Jan Vincent Rostowski nie podbił serc Brytyjczyków. W czwartkowych wyborach do Parlamentu Europejskiego nie zdobył mandatu. Przypomnijmy, że były minister finansów startował z drugiego miejsca na liście nowo powstałego, proeuropejskiego ugrupowania Change UK w Londynie.
Nowe ugrupowanie zgromadziło zaledwie 5,3 proc. głosów wyborców w Londynie, co nie przełożyło się na ani jeden mandat w PE. W skali kraju, odnieśli wynik na poziomie 3,6 proc.
Mieszkańców Londynu w nowym Parlamencie Europejskim będą reprezentować trzej przedstawiciele proeuropejskich Liberalnych Demokratów, którzy niespodziewanie triumfowali w głosowaniu, a także po dwóch europosłów z Partii Pracy i eurosceptycznej Partii Brexitu oraz jeden z Partii Zielonych.
Partia Konserwatywna nie uzyskała mandatu w stolicy, tracąc dwóch europosłów kończącej się kadencji, w tym przewodniczącego frakcji Europejskich Konserwatystów i Reformatorów (EKR) Syeda Kamalla.

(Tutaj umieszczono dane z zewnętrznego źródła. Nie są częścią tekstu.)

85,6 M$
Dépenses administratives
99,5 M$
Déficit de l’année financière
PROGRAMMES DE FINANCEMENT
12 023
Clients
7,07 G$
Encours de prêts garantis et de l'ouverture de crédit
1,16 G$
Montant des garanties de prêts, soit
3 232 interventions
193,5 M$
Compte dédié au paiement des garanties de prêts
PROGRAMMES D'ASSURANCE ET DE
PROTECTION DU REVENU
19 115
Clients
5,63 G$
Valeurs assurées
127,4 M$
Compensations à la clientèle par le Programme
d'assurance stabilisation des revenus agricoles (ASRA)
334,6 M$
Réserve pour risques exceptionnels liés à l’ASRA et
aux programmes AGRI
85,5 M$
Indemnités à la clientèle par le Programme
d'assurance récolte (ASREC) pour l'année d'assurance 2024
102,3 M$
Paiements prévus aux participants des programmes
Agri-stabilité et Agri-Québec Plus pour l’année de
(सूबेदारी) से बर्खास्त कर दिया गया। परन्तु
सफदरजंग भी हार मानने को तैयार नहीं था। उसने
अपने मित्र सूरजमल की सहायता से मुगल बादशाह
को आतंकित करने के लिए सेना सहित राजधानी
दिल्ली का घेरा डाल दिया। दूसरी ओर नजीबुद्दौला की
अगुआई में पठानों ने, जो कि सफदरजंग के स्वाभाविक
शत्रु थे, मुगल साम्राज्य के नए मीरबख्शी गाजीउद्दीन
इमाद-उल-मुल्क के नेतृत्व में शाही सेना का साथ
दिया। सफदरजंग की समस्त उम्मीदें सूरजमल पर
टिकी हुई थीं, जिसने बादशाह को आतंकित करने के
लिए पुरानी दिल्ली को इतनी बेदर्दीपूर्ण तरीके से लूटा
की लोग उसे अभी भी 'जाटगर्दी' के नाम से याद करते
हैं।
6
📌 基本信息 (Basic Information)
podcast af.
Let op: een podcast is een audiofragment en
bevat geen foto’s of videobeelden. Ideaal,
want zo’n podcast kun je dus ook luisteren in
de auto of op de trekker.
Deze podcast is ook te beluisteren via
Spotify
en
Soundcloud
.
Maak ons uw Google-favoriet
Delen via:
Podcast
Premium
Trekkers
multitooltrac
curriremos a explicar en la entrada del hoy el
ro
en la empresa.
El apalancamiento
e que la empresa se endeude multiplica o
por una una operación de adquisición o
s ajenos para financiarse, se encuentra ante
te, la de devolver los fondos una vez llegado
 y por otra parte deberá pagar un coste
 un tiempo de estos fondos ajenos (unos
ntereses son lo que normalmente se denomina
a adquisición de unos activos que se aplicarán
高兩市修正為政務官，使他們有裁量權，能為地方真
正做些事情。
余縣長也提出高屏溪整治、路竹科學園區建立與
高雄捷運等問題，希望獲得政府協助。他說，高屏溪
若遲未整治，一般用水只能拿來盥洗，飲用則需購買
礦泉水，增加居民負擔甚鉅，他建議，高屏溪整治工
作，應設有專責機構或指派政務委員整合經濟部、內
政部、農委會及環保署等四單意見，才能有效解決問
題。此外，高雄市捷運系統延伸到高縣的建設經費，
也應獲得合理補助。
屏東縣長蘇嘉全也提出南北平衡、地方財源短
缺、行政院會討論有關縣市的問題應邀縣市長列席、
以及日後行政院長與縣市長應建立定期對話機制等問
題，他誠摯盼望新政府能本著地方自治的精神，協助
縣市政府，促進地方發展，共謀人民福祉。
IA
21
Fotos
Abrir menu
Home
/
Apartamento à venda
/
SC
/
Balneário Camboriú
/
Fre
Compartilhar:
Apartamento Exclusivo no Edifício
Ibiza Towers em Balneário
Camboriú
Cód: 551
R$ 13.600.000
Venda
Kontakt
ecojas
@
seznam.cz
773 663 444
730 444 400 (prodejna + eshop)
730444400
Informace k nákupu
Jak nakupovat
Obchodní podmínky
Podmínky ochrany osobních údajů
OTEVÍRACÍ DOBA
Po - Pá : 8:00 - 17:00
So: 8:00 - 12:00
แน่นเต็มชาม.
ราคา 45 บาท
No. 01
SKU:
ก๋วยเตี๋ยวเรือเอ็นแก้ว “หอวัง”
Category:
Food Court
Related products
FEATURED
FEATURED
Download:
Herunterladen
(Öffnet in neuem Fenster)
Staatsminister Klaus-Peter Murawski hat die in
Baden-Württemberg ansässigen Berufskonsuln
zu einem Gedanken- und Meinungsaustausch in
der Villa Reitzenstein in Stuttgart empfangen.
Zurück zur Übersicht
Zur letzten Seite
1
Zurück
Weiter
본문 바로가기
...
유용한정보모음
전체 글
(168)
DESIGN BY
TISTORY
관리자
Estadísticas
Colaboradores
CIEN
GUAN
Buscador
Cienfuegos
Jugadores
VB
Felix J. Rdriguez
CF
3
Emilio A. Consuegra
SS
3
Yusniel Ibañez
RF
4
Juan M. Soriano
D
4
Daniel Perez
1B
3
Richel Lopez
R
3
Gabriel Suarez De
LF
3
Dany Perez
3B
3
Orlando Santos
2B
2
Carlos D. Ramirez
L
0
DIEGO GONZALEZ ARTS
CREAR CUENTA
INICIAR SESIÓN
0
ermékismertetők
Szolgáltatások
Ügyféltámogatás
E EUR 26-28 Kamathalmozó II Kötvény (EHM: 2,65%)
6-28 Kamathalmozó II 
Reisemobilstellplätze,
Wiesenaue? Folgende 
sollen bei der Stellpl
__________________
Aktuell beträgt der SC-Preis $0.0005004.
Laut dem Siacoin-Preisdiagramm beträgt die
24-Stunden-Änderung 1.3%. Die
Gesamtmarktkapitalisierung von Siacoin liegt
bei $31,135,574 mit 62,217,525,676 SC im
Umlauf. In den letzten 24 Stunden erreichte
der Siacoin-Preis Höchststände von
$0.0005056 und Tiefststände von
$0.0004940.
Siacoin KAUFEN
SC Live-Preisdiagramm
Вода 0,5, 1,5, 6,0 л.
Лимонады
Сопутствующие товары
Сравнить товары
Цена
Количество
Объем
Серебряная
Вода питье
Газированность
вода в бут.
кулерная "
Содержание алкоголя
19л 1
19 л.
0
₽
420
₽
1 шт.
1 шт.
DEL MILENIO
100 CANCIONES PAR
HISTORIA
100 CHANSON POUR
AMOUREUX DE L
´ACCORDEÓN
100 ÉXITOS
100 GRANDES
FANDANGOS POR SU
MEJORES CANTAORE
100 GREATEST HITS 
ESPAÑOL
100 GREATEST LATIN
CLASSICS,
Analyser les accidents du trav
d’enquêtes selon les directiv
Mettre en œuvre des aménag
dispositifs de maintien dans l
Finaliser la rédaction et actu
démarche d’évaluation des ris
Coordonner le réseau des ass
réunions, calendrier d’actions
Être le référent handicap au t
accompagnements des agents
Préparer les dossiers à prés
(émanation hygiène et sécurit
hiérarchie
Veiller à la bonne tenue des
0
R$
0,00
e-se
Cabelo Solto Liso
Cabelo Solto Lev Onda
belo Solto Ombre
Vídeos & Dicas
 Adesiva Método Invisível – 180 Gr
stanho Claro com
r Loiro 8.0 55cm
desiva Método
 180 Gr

Zdecydowanym zwycięzcą okazała się być Partia Brexitu, która uzyskała 32 proc. głosów. Po zebranych wynikach z 10 na 12 okręgów, uda im się wprowadzić 28 europosłów. Na drugim miejscu byli Liberalni Demokraci (15), przed Partią Pracy (10) i Partią Zielonych (7). Partia Konserwatywna uzyskała jedynie trzy mandaty.